As a Crusader – and with all the privileges that ensued as a result of his abrupt elevation from the hoi polloi – Markovich had developed a relish for power and for the better things in life which had totally eluded him for his first forty years. From a poverty-stricken youth he had now graduated to a respected middle age, in which he held both rank and, he believed, the esteem of the majority of junior Crusaders under his command. Florenta, too, seemed happier, now that they could afford the children that, before, he had been forced to refuse her.

All in all, then, Cosmin Markovich felt that he owed Mihael Catalin all the good things in his life – and his loyalty was, in consequence, unswerving. The three-bar patriarchal cross tattooed on his wife’s forehead had afforded him a few confused moments, it was true, but he now realized that it had merely constituted a necessary test of his and Florenta’s steadfastness, and, as such, an upwardly mobile rite of passage towards the inner echelons of the Church of the Renascent Christ.

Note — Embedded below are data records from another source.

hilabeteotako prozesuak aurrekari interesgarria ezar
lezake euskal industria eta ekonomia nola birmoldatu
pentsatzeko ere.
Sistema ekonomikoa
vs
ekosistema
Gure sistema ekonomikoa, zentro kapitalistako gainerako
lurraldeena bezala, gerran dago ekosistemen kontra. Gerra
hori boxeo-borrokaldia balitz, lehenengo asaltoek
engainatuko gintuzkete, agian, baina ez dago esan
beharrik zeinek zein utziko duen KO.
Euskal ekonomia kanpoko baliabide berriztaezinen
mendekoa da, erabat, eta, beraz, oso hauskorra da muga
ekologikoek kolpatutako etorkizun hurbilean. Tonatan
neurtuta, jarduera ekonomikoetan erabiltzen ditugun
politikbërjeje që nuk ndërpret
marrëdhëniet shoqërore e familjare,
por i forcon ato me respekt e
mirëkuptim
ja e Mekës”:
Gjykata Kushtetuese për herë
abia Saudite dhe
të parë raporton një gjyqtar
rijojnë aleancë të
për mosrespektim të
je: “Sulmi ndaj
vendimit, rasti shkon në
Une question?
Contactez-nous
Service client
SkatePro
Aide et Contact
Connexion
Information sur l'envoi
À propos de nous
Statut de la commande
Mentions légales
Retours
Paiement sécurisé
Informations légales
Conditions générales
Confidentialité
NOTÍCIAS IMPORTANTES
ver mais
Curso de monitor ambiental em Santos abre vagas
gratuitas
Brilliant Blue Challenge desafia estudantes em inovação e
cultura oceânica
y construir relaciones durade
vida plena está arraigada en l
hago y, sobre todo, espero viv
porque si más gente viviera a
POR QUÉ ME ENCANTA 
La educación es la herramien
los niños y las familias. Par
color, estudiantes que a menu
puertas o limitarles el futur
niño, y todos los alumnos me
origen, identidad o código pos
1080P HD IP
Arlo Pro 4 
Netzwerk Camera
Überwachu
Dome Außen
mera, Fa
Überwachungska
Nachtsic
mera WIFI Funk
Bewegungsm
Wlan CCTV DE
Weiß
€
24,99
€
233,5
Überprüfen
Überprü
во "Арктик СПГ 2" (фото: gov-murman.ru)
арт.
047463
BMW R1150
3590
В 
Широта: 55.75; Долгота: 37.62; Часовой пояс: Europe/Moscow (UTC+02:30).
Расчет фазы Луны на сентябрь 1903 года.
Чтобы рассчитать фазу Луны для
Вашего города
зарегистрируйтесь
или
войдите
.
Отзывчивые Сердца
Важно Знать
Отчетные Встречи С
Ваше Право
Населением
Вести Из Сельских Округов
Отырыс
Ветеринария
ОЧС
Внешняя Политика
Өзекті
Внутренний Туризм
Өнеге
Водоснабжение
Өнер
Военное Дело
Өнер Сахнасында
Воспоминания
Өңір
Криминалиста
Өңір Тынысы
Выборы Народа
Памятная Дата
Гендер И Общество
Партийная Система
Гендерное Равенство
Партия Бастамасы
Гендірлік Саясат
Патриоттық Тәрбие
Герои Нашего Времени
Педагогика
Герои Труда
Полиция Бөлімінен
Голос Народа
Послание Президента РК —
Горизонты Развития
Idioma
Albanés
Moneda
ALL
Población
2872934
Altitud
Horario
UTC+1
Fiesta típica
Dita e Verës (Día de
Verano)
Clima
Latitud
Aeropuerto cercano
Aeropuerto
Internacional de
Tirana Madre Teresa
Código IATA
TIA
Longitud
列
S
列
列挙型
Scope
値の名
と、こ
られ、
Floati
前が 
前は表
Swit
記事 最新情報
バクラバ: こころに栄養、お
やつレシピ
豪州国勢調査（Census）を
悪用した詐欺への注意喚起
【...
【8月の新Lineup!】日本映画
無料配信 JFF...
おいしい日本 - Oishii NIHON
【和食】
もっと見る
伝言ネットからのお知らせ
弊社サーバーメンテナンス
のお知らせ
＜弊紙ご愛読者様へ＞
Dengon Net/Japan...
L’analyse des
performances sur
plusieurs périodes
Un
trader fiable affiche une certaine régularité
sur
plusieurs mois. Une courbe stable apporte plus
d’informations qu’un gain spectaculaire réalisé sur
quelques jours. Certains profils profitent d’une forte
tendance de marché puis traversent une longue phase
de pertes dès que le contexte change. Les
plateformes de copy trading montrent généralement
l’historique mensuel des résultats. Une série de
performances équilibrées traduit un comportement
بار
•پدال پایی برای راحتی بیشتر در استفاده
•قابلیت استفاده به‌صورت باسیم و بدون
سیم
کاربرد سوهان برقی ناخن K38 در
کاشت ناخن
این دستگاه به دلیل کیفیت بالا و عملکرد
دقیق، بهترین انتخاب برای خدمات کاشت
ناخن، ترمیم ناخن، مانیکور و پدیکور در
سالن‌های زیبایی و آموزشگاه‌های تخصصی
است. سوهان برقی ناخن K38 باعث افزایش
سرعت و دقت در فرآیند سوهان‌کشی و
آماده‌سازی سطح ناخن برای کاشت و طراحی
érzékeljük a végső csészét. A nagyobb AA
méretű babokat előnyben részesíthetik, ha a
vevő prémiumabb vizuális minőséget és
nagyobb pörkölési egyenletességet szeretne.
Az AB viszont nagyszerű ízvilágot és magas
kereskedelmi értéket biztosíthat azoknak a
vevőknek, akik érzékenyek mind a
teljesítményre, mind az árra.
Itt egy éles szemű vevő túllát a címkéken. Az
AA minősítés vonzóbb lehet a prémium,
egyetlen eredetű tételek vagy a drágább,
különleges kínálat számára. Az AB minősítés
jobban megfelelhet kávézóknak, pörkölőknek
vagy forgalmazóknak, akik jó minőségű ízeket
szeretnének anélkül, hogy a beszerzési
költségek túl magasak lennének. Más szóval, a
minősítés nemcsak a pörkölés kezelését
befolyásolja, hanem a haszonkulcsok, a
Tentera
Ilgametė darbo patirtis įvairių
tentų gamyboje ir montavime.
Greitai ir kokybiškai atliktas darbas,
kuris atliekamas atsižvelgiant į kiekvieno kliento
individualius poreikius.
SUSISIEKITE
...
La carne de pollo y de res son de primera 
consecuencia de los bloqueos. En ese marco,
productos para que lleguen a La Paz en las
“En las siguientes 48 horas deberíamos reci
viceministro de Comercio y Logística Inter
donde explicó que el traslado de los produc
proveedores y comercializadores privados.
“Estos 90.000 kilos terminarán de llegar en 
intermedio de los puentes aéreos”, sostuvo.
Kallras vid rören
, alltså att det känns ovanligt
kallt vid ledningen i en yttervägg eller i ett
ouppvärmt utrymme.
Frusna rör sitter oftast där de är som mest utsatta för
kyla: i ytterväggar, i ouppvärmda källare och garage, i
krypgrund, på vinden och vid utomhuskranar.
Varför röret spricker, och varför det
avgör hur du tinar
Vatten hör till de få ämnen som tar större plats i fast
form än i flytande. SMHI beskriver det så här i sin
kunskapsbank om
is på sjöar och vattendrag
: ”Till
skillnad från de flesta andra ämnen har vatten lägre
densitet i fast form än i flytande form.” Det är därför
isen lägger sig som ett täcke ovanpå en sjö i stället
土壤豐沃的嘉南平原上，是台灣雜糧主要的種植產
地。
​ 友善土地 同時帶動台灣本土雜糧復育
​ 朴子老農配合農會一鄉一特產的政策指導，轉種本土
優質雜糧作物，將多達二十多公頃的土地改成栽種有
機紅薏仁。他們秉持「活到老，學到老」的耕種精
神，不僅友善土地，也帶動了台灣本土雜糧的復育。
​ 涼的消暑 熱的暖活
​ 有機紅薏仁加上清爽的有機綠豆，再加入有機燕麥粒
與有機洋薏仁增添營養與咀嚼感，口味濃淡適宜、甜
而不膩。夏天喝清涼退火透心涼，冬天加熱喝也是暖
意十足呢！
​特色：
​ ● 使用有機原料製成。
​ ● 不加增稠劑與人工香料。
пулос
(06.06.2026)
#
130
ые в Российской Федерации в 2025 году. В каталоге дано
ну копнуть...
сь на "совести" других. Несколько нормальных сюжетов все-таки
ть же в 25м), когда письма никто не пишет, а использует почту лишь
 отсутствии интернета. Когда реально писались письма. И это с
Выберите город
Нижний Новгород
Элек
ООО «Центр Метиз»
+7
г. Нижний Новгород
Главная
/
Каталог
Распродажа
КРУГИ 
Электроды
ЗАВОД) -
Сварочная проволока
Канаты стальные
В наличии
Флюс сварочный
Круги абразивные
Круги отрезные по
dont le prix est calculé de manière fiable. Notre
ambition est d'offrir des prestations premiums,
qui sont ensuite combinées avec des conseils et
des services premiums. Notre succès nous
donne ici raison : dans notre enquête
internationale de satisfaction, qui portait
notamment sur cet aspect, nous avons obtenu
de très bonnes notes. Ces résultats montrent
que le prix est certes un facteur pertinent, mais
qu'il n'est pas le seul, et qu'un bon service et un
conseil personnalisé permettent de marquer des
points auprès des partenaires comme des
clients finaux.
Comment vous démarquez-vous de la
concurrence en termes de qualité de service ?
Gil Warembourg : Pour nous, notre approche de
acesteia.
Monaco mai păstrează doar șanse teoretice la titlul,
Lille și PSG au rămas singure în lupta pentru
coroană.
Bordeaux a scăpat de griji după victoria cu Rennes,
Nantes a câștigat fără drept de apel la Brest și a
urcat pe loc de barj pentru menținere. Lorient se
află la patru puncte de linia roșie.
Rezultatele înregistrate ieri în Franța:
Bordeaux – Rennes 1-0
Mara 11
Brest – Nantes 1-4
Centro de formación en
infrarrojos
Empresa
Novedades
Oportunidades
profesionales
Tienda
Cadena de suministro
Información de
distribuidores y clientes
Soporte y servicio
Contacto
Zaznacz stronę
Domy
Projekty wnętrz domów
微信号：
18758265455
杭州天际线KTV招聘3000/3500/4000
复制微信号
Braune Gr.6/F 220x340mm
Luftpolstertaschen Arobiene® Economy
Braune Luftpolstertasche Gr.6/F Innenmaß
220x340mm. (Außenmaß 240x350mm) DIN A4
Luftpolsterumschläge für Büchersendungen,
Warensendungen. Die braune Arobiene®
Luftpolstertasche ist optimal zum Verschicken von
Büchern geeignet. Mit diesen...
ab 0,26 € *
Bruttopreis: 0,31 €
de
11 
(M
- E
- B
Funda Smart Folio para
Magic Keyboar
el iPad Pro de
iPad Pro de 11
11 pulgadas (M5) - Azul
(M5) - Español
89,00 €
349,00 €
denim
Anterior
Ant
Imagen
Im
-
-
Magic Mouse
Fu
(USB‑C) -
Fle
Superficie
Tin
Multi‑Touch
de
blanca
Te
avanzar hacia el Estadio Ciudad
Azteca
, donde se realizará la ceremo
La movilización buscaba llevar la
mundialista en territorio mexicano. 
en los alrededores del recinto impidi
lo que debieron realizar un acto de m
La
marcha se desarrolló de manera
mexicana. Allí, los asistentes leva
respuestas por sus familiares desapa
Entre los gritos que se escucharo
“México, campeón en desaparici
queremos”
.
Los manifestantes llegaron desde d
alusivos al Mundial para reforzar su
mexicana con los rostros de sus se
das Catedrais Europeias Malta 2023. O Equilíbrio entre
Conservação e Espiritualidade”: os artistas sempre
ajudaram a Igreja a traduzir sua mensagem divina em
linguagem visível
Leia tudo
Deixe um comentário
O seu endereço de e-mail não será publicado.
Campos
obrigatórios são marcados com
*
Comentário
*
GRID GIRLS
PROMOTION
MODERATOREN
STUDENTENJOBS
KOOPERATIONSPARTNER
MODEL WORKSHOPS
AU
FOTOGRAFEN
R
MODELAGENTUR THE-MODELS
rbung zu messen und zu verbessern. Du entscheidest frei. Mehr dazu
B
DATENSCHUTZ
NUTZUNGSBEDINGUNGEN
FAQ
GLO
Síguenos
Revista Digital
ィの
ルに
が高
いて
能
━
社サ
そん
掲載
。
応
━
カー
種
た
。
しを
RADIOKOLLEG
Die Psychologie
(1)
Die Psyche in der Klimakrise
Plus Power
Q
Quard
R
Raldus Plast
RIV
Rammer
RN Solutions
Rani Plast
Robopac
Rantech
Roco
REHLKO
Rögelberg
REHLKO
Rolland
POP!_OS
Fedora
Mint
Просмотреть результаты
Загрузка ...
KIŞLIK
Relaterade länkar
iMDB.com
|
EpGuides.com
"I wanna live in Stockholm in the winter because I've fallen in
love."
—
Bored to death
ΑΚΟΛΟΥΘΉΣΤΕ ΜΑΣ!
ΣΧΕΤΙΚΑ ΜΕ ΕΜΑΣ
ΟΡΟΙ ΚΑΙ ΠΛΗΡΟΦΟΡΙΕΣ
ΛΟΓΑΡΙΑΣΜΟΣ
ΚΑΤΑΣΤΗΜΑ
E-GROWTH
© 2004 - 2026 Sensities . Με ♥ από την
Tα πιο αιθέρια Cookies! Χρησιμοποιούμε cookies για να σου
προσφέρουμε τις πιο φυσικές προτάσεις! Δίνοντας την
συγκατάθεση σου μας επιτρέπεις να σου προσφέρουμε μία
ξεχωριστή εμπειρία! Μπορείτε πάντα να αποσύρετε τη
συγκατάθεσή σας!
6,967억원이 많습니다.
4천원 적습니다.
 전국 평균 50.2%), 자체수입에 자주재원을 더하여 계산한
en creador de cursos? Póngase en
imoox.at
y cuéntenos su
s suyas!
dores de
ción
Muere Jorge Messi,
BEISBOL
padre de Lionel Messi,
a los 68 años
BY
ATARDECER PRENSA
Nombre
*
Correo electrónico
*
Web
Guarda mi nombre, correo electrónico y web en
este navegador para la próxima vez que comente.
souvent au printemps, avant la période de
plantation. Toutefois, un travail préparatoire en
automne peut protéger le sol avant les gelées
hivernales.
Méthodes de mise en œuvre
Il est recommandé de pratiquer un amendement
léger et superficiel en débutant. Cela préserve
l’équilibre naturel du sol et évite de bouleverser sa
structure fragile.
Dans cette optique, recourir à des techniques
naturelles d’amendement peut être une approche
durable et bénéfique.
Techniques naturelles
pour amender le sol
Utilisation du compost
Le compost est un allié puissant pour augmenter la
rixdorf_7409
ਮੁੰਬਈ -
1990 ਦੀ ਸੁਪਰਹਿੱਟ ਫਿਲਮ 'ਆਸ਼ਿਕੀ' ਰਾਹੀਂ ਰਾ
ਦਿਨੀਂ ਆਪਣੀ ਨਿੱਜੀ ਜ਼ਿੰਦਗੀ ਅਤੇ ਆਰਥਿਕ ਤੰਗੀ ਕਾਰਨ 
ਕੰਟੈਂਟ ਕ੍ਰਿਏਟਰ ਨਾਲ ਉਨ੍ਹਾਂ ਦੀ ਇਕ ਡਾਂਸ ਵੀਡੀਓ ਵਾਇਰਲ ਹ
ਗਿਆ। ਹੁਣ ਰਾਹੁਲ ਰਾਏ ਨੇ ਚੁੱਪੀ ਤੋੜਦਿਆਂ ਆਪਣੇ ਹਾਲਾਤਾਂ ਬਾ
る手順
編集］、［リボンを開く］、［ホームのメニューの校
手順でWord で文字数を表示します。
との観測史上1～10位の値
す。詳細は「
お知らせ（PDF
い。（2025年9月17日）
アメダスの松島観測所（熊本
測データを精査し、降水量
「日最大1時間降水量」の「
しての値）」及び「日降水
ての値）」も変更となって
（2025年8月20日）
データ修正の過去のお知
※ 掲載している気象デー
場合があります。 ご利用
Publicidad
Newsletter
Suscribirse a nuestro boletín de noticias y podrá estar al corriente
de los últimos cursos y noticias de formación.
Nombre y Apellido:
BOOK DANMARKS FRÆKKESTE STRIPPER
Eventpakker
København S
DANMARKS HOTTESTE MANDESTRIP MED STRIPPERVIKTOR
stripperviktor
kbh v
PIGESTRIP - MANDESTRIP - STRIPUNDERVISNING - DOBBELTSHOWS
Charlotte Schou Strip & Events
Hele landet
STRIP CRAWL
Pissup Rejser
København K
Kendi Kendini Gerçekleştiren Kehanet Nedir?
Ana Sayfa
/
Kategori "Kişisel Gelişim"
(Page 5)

Now Markovich stood outside the Saxon house in Brara – which his subordinate, Iuliu Andrassy, had marked out as belonging to the apostate, Yola Dufontaine – and tried to work out from the blood markings left in the snow and inside one of the tents exactly what had occurred. Markovich knew that Andrassy had been the proud possessor of a thirty-year-old Simca motor car. What had happened to that vehicle? And what had happened to Andrassy himself? Had he killed the Gypsy woman and then panicked? Or had the Gypsies killed him and then stolen his car? It was hardly likely that a proto-fascist like Andrassy would have developed a sudden soft spot for his victim and eloped with her. Georgetta Andrassy was not what you would call a handsome woman, it was true, but she kept a sparkling home, and her cooking was second to none. The fact that she was built like a brick shithouse was neither here nor there.